--- START ---
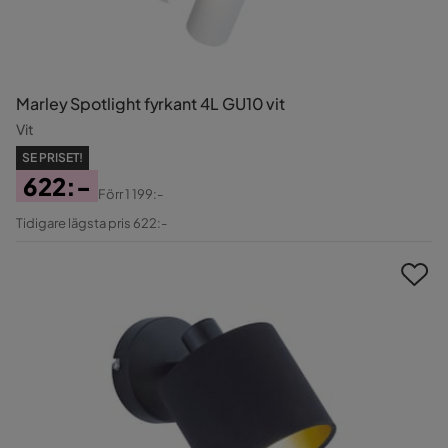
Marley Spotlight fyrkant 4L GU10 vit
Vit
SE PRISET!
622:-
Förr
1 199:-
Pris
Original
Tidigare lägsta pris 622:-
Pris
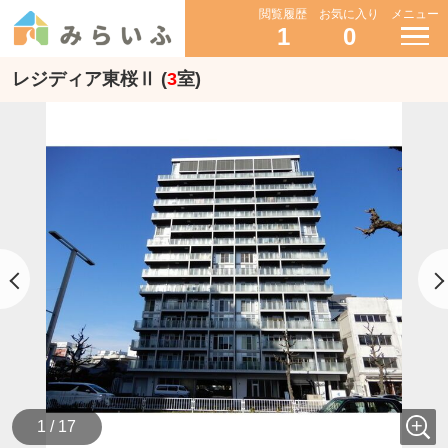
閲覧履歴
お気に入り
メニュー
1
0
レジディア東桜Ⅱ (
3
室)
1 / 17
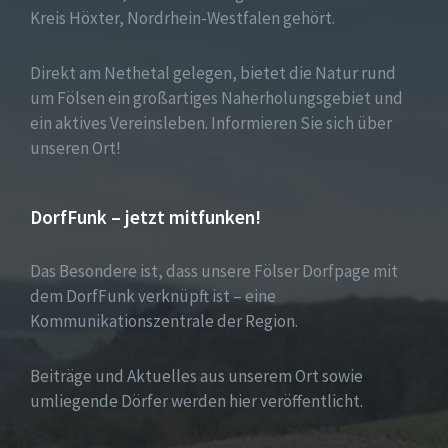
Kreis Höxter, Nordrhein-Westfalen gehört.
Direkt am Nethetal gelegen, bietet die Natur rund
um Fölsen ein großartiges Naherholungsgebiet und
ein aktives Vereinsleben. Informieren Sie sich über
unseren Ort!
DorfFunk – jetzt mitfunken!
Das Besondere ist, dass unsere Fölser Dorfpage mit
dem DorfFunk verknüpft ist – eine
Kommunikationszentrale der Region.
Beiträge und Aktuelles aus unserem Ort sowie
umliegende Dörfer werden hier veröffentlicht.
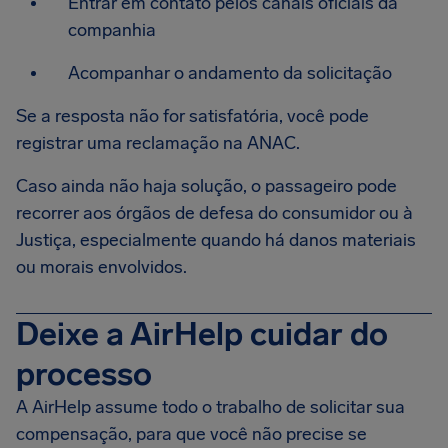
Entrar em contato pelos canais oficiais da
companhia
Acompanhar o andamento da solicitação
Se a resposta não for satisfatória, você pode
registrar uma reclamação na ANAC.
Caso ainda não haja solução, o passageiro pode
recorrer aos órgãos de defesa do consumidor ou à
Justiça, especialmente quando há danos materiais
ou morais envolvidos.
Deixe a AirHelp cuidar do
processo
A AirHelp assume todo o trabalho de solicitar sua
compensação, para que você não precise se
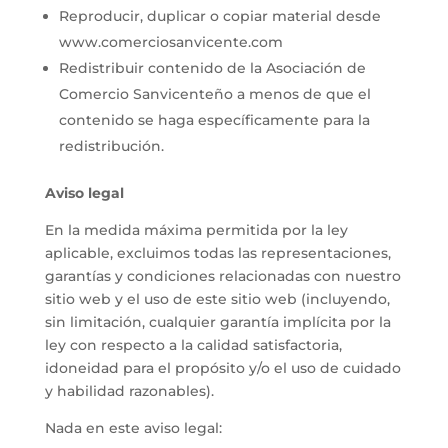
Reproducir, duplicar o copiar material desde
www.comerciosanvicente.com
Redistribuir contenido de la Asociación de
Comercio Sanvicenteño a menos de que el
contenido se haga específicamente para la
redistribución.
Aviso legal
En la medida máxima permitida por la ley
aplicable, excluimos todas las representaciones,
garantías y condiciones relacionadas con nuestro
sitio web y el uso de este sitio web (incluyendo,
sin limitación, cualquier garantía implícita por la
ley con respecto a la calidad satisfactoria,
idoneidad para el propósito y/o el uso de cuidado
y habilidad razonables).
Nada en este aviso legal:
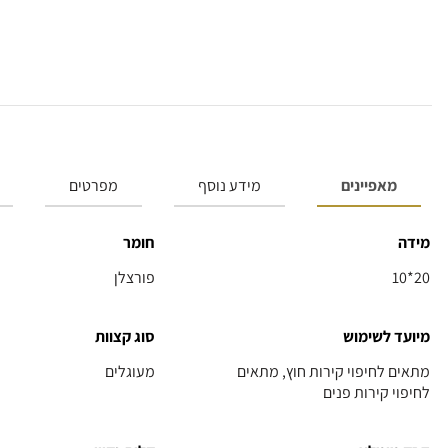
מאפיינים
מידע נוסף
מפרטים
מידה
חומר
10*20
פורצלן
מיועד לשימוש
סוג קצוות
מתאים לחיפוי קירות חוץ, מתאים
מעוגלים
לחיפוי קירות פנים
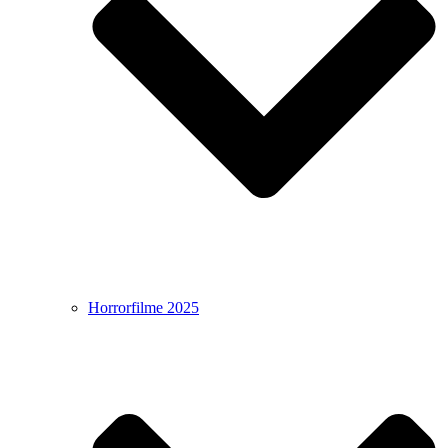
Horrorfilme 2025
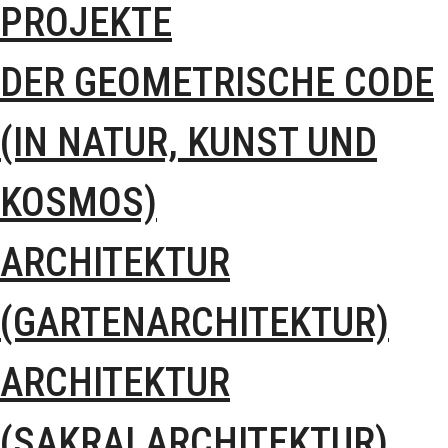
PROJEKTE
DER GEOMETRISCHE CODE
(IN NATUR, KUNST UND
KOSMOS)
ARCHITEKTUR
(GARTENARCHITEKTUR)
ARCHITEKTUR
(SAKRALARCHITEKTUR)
--- END ---
> _THE TASK_: How many lines in the items above contain the string "DorfFunk"? Case counts. Reply with the number alone.

> _WRITTEN SOLUTION_: 2